The celebration, by offering an encounter beyond everyday norms and a safe transcendence of individuality and its associated defences, enables a reestablishment of harmony within the self and across the collective. As such, the Greek Dionysian festival is a life-affirming act, in contrast to the ancient barbaric Dionysian practices that were taking place elsewhere. The chaotic violence is instead harnessed in the Greek Dionysian festival before its destructive force is unleashed and expressed via symbolic, artistic form.
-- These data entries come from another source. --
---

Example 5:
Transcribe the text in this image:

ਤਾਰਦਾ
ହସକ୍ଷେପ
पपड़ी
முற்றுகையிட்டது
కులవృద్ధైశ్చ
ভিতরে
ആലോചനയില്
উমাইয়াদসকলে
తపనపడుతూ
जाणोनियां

Further to a recognition of our violent tendencies and getting beyond a desire to see ourselves as virtuous, there is a way in which we can find a healthier expression of these impulses. A life-affirming expression is one which transmutes the impulse to destroy, exclude, or coerce the other into creative form. We can see contemporary examples of this in the artistic and sporting events that we flock to in a bid to engage in personal yet collective emotional journeys. Indeed, great sports people are thought to bring artform into their game. We are not simply spectators; we undergo experiences that bring some psychological equilibrium.

We can take Nietzsche’s highlighting of the mechanisms contained within the Ancient Greek Dionysian festival as a timeless message; he indicates that all societies must find ways to resolve the propensity to act out violence upon others.

The message I have taken from my philosophical and psychological examination of violence is that we cannot rid ourselves of what is a fundamental aspect of our existence. However, we can aim to attain a form of expression that does not destroy but instead affirms the human condition over and over in collective acts of artistic celebration.